STF forma maioria contra tese de "legítima defesa da honra"

Tese remonta à ideia de que a mulher ocupa posição subalterna e restringe sua dignidade e autodeterminação

Tese remonta à ideia de que a mulher ocupa posição subalterna e restringe sua dignidade e autodeterminação


LUIS ROBAYO/AFP/JC
Figura jurídica utilizada pela defesa de um réu para justificar determinados crimes de natureza passional, a legítima defesa da honra atribui o fator motivador do delito ao comportamento da vítima. A tese admite que uma pessoa (normalmente um homem) mate outra (normalmente uma mulher) para proteger sua honra, em razão de uma traição em relação amorosa.
Figura jurídica utilizada pela defesa de um réu para justificar determinados crimes de natureza passional, a legítima defesa da honra atribui o fator motivador do delito ao comportamento da vítima. A tese admite que uma pessoa (normalmente um homem) mate outra (normalmente uma mulher) para proteger sua honra, em razão de uma traição em relação amorosa.
Nos últimos anos, a tese tem sido amplamente questionada, justamente por ser vista como contrária aos princípios constitucionais da dignidade da pessoa humana e da proteção à vida e da igualdade de gênero. Nesta sexta-feira (30), o Supremo Tribunal Federal (STF) formou maioria para o enterro "cabal" da "legítima defesa da honra" - usada como argumento para justificar feminicídios em ações criminais, sobretudo quando os réus são levados a júri popular.
Cinco ministros já acompanharam o voto do ministro Dias Toffoli, no sentido de proibir o uso da tese em julgamentos, sob pena de nulidade da decisão. O julgamento foi suspenso e deve voltar à pauta do Supremo na primeira sessão plenária de agosto, após o recesso Judiciário, inclusive com a possível ampliação do impacto do julgamento. Isso porque a análise do caso deve ser retomada junto da avaliação de um outro processo, que discute a validade de realização de novo júri, por ordem de Tribunal de Justiça, em casos de absolvição por quesito genérico, em razão de suposta contrariedade à prova dos autos.
Em seu voto, Toffoli argumentou que a ideia remonta a “uma concepção rigidamente hierarquizada da família na qual a mulher ocupa posição subalterna e tem restringida sua dignidade e sua autodeterminação”.

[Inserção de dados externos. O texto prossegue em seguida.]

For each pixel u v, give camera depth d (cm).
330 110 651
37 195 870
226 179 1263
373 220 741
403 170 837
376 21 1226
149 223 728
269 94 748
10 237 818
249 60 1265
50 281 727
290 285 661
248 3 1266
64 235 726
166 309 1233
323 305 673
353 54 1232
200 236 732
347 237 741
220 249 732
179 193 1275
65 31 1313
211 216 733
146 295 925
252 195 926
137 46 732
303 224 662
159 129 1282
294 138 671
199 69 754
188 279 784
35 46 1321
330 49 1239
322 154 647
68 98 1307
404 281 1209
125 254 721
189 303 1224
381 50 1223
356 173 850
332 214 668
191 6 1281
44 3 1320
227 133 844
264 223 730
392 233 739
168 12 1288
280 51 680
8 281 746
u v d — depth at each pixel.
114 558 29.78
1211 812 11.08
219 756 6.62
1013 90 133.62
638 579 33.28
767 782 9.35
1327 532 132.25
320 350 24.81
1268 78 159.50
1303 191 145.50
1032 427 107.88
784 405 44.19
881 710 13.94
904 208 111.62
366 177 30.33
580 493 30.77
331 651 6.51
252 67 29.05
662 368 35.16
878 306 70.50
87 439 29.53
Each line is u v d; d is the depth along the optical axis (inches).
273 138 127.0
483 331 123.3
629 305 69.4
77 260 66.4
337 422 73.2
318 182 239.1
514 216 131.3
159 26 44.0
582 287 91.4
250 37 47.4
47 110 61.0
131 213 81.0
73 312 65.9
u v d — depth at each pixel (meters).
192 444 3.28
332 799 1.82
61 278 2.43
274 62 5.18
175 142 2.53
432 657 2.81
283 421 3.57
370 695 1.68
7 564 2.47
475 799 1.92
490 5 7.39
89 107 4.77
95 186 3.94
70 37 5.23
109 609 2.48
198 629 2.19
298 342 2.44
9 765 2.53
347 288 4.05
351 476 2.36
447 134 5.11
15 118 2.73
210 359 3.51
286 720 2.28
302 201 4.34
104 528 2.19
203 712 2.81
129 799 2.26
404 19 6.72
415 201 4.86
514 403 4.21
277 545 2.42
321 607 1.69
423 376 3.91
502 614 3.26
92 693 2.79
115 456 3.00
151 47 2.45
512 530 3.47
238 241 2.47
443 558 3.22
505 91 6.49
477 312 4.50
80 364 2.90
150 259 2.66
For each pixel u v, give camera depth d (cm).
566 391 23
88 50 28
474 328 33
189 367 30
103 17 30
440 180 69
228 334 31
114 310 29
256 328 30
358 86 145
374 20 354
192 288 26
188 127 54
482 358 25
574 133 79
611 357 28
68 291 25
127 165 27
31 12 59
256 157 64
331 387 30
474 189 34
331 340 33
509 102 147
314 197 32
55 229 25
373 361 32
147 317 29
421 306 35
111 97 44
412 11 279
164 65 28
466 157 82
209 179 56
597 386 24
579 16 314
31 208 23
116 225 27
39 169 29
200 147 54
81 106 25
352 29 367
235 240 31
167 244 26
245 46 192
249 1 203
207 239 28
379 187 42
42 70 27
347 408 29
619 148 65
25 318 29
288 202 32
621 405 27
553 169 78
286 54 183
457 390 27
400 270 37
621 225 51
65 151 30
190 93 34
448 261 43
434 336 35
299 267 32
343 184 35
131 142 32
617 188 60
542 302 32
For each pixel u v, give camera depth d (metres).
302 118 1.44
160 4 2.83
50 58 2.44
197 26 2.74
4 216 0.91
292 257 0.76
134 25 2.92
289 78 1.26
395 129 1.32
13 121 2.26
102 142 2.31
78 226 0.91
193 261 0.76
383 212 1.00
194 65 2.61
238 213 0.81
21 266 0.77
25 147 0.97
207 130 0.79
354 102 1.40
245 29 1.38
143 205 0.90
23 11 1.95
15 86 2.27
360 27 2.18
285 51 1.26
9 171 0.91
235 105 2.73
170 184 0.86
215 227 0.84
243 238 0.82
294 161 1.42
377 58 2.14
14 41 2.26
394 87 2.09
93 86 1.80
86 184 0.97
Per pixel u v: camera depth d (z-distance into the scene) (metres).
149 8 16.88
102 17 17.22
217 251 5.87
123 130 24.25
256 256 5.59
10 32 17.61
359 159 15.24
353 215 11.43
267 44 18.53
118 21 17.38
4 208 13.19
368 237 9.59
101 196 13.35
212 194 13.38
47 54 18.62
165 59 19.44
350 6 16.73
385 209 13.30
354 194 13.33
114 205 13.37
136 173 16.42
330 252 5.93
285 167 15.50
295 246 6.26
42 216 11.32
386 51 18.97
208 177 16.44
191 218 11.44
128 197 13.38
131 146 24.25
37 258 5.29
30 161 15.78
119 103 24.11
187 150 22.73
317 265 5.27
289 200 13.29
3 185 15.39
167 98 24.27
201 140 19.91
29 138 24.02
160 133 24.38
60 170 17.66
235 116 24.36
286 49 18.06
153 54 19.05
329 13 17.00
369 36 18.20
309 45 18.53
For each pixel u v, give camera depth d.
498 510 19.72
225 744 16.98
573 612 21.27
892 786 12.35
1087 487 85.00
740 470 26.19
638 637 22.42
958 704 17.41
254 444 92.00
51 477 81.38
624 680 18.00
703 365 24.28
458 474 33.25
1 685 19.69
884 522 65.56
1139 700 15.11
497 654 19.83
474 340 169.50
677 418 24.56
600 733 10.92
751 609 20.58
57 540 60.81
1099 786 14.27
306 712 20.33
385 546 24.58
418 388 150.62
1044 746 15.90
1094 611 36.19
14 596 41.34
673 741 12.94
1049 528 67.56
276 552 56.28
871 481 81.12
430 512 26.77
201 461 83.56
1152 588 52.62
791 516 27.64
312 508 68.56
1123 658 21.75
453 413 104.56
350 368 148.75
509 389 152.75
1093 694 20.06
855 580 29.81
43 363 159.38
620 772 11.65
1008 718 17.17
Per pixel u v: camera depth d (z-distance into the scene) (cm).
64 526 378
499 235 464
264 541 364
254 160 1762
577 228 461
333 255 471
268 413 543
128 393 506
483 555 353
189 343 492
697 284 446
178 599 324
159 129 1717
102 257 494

“Segundo essa percepção, o comportamento da mulher, especialmente no que se refere à sua conduta sexual, seria uma extensão da reputação do 'chefe de família', que, sentindo-se desonrado, agiria para corrigir ou cessar o motivo da desonra. Trata-se, assim, de uma percepção instrumental e desumanizadora do indivíduo”, disse o relator.

Ponto importante da discussão desta sexta-feira foi a manifestação de ministros sobre a necessidade de o STF declarar a inconstitucionalidade da "legítima defesa da honra". A análise do caso antecedeu a cerimônia de encerramento dos trabalhos do Supremo relativos ao primeiro semestre de 2023.

O ministro André Mendonça chegou a ponderar que a Corte máxima encerraria o semestre com "chave de ouro" ao derrubar de vez a argumentação. Ao suspender o julgamento, Rosa Weber propôs que o Supremo dê início ao segundo semestre do Judiciário "com chave de ouro", com a continuidade do julgamento.

Nesta sexta, os ministros André Mendonça, Kassio Nunes Marques, Alexandre de Moraes, Luís Roberto Barroso e Edson Fachin acompanharam o voto do relator. O último, no entanto, propôs que o Supremo desse um passo além na discussão sobre a inconstitucionalidade da "legítima defesa da honra". É exatamente essa questão que será discutida na retomada dos trabalhos do STF, em agosto.

Fachin destacou o quão "esdrúxula e malfadada" é a tese de "legítima defesa da honra" e propôs que o Supremo estabeleça a possibilidade de Tribunais de Justiça admitirem recursos contra decisões de júris de femincídio sob o argumento de provas contrárias aos autos. Assim, os tribunais poderão determinar novos julgamentos em casos em que a tese foi usada no júri.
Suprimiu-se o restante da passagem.